Azerbaijani authorities have arrested an ethnic Talysh researcher on charges of treason and inciting ethnic hatred.
On Wednesday, Igbal Abilov was remanded into four months pre-trial detention. He has also reportedly been barred from receiving visitors, including his family. Abilov was detained by the State Security Service on Monday in the village of Bala Kolatan, in southern Azerbaijan.
Pro-government news site Qafqazinfo.az reported that Abilov is accused of working with the Armenian security services.
They said he had been accused of ‘organising activities’ against Azerbaijan’s territorial integrity, ‘attracting disruptive forces from different countries’, and ‘taking action aimed at creating hatred and enmity on ethnic grounds’.
They said he was accused of making ‘secret negotiations and deals’ via Skype with Armenian academics.
This included Garnik Asatryan, the head of the Institute of Oriental Studies at the Russian–Armenian University in Yerevan, which they accused of ‘conducting targeted work against Azerbaijan’s territorial integrity’.
They also said he was suspected of ‘providing assistance to Vardan Voskanian and others associated with the Armenian Special Service Organisation’. Vardan Voskanian heads the Department of Iranian Studies at Yerevan State University.
Abilov is one of the founders of the Talysh National Academy based in Belarus, and the editor of its namesake magazine. The organisation describes the magazine as ‘the first international scientific publication dedicated to comprehensive study of Talysh’.
Abilov’s father, Shahin Abilov, denied all the allegations against his son. He told OC Media that Abilov, who has lived in Belarus since childhood, was a researcher of many ethnic minorities ‘from the Caucasus to China’, including the Talysh.

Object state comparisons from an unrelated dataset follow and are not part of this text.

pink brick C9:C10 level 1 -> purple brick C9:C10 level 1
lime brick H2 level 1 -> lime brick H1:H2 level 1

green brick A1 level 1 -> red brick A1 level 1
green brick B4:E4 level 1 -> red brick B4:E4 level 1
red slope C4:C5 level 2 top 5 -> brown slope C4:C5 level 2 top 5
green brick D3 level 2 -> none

He said his son was first approached by the State Security Service on 22 June, when officers took him for questioning for six hours.
He said his son was asked about his meetings with different people. Abilov met with and kept in contact with many people in Azerbaijan, some of whom were ethnically Talysh.
The following day, he said his son had tried to leave the country but was stopped at the airport where his passport and phone were confiscated.
The subject of Talysh rights and culture have for decades been a sensitive subject for the Azerbaijani authorities. In 1993, a short-lived separatist entity in southern Azerbaijan emerged calling itself the Talysh-Mughan Autonomous Republic. Its leader was soon arrested.
Since then, Azerbaijan has frequently arrested Talysh activists and cultural figures, including on charges of treason.
In November 2020, Talysh historian and activist Fakhraddin Abbasov died in prison, where he was serving 16 years for treason.
In April 2021, Talysh blogger Aslan Gurbanov was sentenced to seven years in prison for ‘inciting national hatred’.
A 2021 report by the Talysh Public Council of Azerbaijan, which advocates for Talysh rights in the country, condemned the Azerbaijani government for not respecting the Talysh language, identity, or rights to education in their own language.
‘The Talysh are not recognised as a people by the Azerbaijani government’, the report stated. ‘The government is pursuing a policy of de facto assimilation of the Talysh.’